→ How to complete this task
Starting with the first line and stopping after the line that contains "9: (35, 30)", write out the lines again, swapping "visible" for "tracked" and leaving everything else unchanged.

→ Given data
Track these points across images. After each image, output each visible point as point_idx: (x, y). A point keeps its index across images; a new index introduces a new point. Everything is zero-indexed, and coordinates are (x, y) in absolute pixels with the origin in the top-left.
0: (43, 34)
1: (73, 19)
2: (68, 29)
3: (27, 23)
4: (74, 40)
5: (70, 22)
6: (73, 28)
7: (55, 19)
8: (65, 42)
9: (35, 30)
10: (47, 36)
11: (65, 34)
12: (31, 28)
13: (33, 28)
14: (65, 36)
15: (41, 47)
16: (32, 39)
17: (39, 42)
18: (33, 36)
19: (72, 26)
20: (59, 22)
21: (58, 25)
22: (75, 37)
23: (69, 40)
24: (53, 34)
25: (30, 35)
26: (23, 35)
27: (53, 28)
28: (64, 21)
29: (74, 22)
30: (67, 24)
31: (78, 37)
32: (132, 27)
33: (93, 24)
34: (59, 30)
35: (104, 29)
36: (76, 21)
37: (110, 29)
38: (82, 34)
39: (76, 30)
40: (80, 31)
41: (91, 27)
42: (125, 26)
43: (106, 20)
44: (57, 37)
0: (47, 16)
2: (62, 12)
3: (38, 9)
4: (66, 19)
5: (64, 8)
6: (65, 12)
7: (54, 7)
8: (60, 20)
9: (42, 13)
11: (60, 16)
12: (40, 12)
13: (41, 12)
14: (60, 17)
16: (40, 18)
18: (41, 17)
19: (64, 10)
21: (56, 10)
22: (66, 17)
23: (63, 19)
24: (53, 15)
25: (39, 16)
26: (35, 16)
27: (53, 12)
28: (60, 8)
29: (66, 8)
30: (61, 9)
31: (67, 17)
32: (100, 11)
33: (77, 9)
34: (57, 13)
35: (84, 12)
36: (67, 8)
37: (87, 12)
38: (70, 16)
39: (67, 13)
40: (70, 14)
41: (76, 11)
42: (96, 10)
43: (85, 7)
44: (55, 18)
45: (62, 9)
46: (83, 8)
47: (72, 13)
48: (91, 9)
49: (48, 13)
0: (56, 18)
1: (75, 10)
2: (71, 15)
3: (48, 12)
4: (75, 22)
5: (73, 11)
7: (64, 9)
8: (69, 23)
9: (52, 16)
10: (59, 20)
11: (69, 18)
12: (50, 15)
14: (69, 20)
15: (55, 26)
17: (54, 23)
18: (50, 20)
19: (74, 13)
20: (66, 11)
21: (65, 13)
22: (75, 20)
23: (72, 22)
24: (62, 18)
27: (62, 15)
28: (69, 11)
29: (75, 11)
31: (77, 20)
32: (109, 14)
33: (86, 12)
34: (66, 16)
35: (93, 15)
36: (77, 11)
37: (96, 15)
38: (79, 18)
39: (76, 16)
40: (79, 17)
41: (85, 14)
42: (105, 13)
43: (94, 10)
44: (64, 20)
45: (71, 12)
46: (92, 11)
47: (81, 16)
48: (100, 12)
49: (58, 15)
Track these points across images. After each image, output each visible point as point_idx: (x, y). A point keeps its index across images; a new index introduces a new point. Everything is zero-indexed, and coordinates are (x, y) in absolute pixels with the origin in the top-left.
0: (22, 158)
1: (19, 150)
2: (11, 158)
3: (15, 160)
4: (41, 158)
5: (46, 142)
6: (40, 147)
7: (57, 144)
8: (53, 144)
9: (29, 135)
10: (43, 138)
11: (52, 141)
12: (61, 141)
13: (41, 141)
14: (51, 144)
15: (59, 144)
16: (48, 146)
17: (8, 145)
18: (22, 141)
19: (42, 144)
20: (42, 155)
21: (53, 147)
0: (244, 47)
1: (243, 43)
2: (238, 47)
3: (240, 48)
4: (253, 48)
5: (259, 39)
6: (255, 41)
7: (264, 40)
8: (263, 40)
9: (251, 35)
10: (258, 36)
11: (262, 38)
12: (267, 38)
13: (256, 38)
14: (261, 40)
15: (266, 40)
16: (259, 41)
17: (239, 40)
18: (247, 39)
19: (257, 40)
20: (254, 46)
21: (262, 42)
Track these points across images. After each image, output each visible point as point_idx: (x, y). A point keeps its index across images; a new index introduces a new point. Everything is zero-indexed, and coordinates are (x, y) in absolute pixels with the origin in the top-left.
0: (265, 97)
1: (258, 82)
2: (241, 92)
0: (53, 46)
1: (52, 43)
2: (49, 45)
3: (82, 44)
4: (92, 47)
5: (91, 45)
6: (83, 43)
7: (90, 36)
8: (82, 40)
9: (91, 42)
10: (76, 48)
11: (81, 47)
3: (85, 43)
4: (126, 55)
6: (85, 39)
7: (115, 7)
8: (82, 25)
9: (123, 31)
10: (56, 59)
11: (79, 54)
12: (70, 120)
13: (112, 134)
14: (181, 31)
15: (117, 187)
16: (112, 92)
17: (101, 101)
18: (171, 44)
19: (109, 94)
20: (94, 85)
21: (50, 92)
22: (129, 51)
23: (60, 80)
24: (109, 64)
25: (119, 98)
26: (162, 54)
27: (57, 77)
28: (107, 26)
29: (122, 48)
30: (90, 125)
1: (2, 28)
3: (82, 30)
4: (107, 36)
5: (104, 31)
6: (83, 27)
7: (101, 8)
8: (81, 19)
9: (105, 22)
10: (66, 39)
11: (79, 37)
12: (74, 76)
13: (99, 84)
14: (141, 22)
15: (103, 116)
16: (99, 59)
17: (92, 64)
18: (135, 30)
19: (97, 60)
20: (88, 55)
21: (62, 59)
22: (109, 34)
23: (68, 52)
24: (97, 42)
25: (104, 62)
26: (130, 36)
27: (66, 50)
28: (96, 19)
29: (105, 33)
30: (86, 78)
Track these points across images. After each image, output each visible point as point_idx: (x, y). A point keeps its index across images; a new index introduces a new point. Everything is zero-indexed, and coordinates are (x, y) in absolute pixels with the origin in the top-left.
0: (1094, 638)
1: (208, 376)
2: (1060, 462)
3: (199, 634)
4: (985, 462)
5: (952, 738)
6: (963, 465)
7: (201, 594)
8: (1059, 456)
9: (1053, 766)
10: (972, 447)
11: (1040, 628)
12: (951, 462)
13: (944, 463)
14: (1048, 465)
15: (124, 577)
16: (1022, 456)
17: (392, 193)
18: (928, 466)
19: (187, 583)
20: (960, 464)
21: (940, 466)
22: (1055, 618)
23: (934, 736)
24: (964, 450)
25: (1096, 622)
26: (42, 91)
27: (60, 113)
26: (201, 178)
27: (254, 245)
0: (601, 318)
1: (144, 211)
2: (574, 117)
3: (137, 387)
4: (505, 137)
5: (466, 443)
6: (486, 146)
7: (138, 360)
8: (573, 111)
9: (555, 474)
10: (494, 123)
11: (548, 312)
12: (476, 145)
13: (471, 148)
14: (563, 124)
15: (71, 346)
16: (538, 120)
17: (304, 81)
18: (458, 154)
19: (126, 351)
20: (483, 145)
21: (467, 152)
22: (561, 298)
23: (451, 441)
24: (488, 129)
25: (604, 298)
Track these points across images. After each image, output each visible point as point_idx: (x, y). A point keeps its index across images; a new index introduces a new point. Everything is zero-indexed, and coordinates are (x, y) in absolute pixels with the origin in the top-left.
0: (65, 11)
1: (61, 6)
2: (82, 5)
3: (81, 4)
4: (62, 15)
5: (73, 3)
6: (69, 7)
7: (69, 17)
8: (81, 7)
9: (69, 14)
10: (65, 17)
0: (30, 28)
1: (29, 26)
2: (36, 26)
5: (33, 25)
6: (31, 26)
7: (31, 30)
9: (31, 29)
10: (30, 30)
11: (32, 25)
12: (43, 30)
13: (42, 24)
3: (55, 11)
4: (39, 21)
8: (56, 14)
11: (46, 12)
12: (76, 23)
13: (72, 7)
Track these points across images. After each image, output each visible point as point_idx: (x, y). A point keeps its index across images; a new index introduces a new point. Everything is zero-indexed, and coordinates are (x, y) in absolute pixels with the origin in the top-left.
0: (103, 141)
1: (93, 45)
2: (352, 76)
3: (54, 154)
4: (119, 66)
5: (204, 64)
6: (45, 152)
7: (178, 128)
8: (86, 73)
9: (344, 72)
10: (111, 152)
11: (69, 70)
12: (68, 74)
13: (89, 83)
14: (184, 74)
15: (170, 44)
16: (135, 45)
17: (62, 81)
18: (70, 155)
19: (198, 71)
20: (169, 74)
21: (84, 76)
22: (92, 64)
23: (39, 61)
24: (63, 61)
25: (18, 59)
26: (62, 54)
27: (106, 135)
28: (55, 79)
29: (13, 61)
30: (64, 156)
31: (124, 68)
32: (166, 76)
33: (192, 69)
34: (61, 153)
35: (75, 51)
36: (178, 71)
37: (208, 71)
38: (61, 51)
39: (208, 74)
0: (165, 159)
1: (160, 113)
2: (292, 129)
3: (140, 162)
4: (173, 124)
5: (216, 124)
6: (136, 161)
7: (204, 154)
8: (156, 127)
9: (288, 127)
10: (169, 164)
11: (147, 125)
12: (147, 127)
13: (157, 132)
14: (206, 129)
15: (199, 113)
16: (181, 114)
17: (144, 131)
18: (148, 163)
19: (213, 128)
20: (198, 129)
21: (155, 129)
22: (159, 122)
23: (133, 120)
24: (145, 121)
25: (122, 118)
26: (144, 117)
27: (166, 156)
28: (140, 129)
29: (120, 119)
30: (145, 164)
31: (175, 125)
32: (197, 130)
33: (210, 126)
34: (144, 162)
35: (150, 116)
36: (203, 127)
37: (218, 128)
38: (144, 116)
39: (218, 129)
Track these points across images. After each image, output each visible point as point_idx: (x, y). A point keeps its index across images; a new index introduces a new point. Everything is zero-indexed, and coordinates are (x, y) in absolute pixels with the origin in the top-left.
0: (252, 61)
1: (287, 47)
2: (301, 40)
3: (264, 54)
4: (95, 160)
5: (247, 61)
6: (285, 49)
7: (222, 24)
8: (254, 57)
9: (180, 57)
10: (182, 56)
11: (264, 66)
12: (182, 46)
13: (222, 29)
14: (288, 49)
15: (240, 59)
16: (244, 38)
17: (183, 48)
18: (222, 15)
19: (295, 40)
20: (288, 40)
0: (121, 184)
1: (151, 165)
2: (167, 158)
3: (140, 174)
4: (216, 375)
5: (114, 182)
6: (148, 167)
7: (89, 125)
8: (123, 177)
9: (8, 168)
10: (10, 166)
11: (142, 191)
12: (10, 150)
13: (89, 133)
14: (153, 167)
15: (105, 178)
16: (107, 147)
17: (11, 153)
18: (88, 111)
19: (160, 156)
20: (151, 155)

→ The answer
Track these points across images. After each image, output each tracked point as point_idx: (x, y). A point keeps its index across images; a new index introduces a new point. Everything is zero-indexed, and coordinates are (x, y) in absolute pixels with the origin in the top-left.
0: (43, 34)
1: (73, 19)
2: (68, 29)
3: (27, 23)
4: (74, 40)
5: (70, 22)
6: (73, 28)
7: (55, 19)
8: (65, 42)
9: (35, 30)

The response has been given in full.